Suburb of Stockport, in Greater Manchester, England

Offerton is a suburb of Stockport, in Greater Manchester, England. It lies within the historic county boundaries of Cheshire and became part of Greater Manchester in 1974.

==History==
The suburb was historically a township in the ancient parish of Stockport, which formed part of the Macclesfield Hundred of Cheshire. From the 17th century onwards, parishes were gradually given various civil functions under the poor laws, in addition to their original ecclesiastical functions; in some cases, including Stockport, these were exercised by each township rather than the parish as a whole.

In 1866, the legal definition of 'parish' was changed to be the areas used for administering the poor laws, and so Offerton became a civil parish.

When elected parish and district councils were created in 1894, Offerton was given a parish council and included in the Stockport Rural District. Shortly afterwards, Stockport Borough Council began campaigning to have the various small parishes just outside its southern boundaries (most of which had formerly been townships in the parish of Stockport) incorporated into the County Borough of Stockport. The five parish councils of Bramhall, Bosden, Norbury, Offerton and Torkington collectively decided that they wished to resist being brought into Stockport, and therefore petitioned Cheshire County Council to create an urban district covering the combined area of their five parishes. The county council agreed, and the parish of Offerton was therefore abolished in September 1900, with the area becoming part of the new civil parish and urban district of Hazel Grove and Bramhall.

Offerton remained relatively small at that time, comprising a scattered hamlet along Marple Road, later numbered as the A626, through Offerton Green. In 1891, the last census before the abolition of the parish, Offerton had a population of 372.

Suburban development was subsequently built across much of the area of the former Offerton township, especially in the second half of the 20th century, notably at the Offerton Park estate and parts of the neighbouring Bosden Farm estate.
::::
# APPLY WHAT YOU READ:
1. Reproduce everything in the Offerton passage from "Offerton is a" down to "a civil parish.".
2. Name the parishes whose councils jointly petitioned Cheshire County Council for an urban district, according to the Offerton passage.

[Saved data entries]
::::
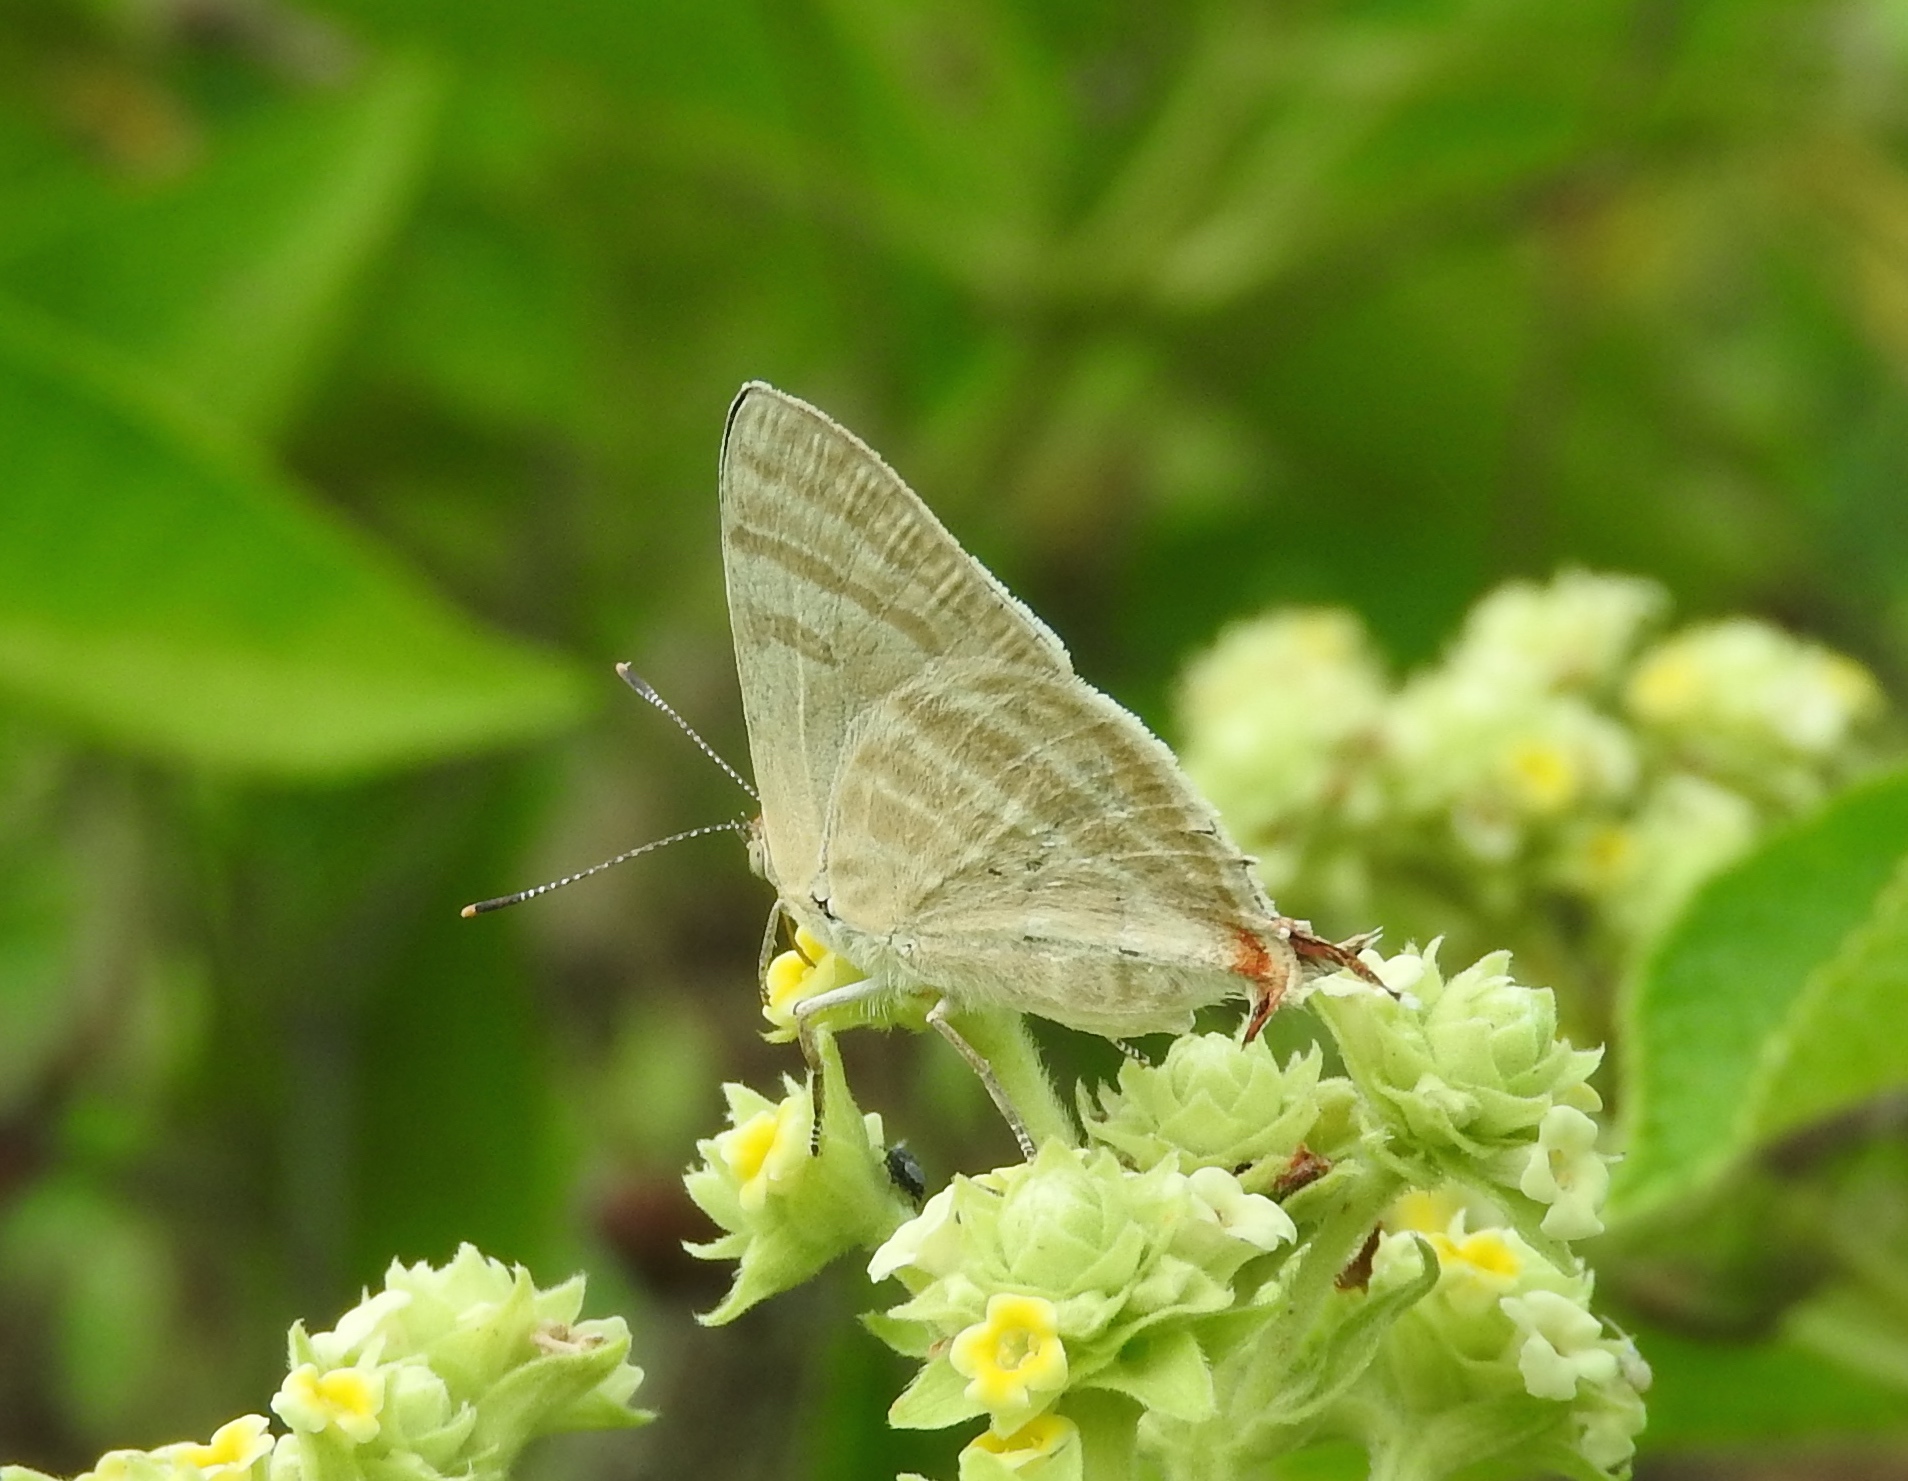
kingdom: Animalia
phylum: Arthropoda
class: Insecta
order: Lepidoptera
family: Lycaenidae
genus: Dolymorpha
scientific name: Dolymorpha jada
::::
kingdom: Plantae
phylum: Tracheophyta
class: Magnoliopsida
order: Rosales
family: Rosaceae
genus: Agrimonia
::::
# RESULTS:
1.
Offerton is a suburb of Stockport, in Greater Manchester, England. It lies within the historic county boundaries of Cheshire and became part of Greater Manchester in 1974.

==History==
The suburb was historically a township in the ancient parish of Stockport, which formed part of the Macclesfield Hundred of Cheshire. From the 17th century onwards, parishes were gradually given various civil functions under the poor laws, in addition to their original ecclesiastical functions; in some cases, including Stockport, these were exercised by each township rather than the parish as a whole.

In 1866, the legal definition of 'parish' was changed to be the areas used for administering the poor laws, and so Offerton became a civil parish.

2. Bramhall, Bosden, Norbury, Offerton, Torkington